Banyak orang mungkin lupa apa yang diperdebatkan, tetapi mereka akan mengingat kalimat yang membuat mereka merasa diabaikan, disalahkan, atau tidak dihargai.
Orang yang memiliki kematangan emosional bukan berarti tidak pernah marah. Mereka hanya lebih berhati-hati dalam memilih kata-kata agar konflik tidak berubah menjadi keretakan hubungan.
Berikut lima kalimat yang sebaiknya dihindari saat bertengkar.
1. "Kamu Selalu..." atau "Kamu Tidak Pernah..."
Kalimat seperti "Kamu selalu mengabaikanku" atau "Kamu tidak pernah peduli" terdengar seperti serangan terhadap karakter seseorang, bukan membahas masalah yang sedang terjadi.
Padahal, kata "selalu" dan "tidak pernah" jarang benar-benar mencerminkan kenyataan.
Alih-alih menggeneralisasi, cobalah membahas situasi yang spesifik, misalnya, "Aku merasa tidak didengarkan saat kita berbicara tadi."
Cara ini membuka ruang untuk berdiskusi, bukan memperbesar pertengkaran.
2. "Tenang Dulu"
Meski terdengar menenangkan, mengatakan "Tenang dulu" kepada seseorang yang sedang emosi justru sering memperburuk keadaan.
Kalimat tersebut bisa membuat lawan bicara merasa emosinya dianggap tidak penting atau tidak valid.

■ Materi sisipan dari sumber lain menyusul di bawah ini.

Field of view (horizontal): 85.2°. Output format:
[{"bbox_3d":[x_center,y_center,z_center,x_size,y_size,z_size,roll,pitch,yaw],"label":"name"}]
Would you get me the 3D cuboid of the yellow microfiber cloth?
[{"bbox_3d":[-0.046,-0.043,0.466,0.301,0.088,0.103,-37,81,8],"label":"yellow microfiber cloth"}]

Seseorang biasanya akan lebih mudah tenang ketika merasa didengarkan dan dipahami, bukan ketika diminta untuk segera mengendalikan emosinya.
3. "Aku Tidak Peduli"
Banyak orang mengucapkan kalimat ini karena lelah atau frustrasi, bukan karena benar-benar tidak peduli.

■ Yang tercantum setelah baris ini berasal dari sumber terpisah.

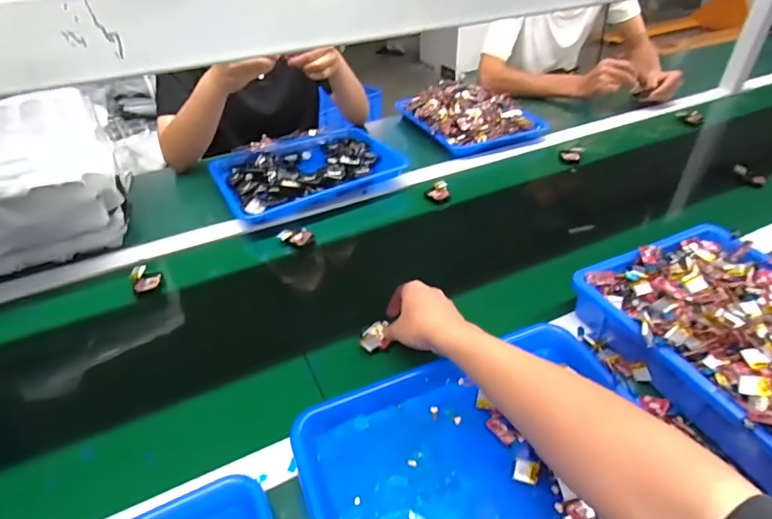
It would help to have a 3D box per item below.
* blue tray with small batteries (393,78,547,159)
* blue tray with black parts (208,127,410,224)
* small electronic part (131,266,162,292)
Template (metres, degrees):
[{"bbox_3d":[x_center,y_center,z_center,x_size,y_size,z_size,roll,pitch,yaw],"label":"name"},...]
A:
[{"bbox_3d":[0.193,-0.344,1.039,0.245,0.058,0.284,-14,42,-15],"label":"blue tray with small batteries"},{"bbox_3d":[-0.153,-0.176,0.872,0.327,0.059,0.241,-21,45,-22],"label":"blue tray with black parts"},{"bbox_3d":[-0.356,0.025,0.663,0.038,0.022,0.041,-26,47,-26],"label":"small electronic part"}]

Sayangnya, orang yang mendengarnya bisa menangkap pesan yang berbeda, seolah-olah dirinya memang tidak lagi berarti.
Daripada berkata, "Aku tidak peduli," lebih baik ungkapkan kondisi yang sebenarnya, seperti:
"Aku butuh waktu untuk menenangkan diri."

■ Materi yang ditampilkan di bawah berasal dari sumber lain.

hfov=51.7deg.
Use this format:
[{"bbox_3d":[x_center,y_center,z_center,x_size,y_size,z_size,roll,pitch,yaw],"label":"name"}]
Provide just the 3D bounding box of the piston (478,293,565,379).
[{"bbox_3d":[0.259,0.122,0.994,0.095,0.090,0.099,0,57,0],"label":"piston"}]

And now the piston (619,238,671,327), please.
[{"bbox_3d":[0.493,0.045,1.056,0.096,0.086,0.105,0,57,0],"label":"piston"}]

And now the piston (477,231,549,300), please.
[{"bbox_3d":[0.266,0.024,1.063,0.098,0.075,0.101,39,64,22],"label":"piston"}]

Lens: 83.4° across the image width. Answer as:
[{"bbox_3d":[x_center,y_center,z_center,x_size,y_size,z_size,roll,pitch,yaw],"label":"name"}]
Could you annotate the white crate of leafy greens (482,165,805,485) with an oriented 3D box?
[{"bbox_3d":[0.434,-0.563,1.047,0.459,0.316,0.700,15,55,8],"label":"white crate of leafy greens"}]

"Aku sedang terlalu emosi untuk melanjutkan pembicaraan."
"Bisakah kita membahas ini lagi nanti setelah sama-sama lebih tenang?"
Respons seperti ini tetap jujur tanpa menyakiti perasaan orang lain.
4. "Kamu Terlalu Sensitif"
Setiap orang memiliki cara yang berbeda dalam merasakan dan merespons suatu situasi.
Apa yang tampak sepele bagi seseorang bisa menjadi hal yang sangat menyakitkan bagi orang lain.
Mengatakan "Kamu terlalu sensitif" hanya akan membuat lawan bicara merasa emosinya tidak dihargai.
Sebaliknya, cobalah mengatakan, "Aku tidak menyangka hal itu begitu memengaruhimu."
Kalimat tersebut menunjukkan empati dan membuat percakapan tetap terbuka.
5. "Aku Sudah Selesai"
Mengucapkan "Aku sudah selesai" di tengah pertengkaran bisa membuat pasangan atau orang terdekat merasa hubungan tersebut benar-benar akan berakhir.
Sebagian orang mengatakannya untuk menghindari konflik, sementara yang lain menggunakannya agar lawan bicara menyerah.
Padahal, jika memang membutuhkan jeda, ada cara yang lebih sehat untuk menyampaikannya.
Misalnya, "Aku butuh waktu untuk berpikir. Nanti kita lanjutkan pembicaraan ini."
Dengan begitu, percakapan memang berhenti sementara, tetapi hubungan tetap terasa aman dan dihargai.
Pilih Kata-Kata dengan Bijak
Dalam sebuah hubungan, memenangkan perdebatan bukanlah tujuan utama. Yang jauh lebih penting adalah menjaga agar hubungan tetap sehat dan saling menghargai.
Memilih kata-kata dengan lebih bijak saat emosi memuncak dapat membantu mencegah kesalahpahaman, memperkuat komunikasi, dan membuat hubungan bertahan lebih lama.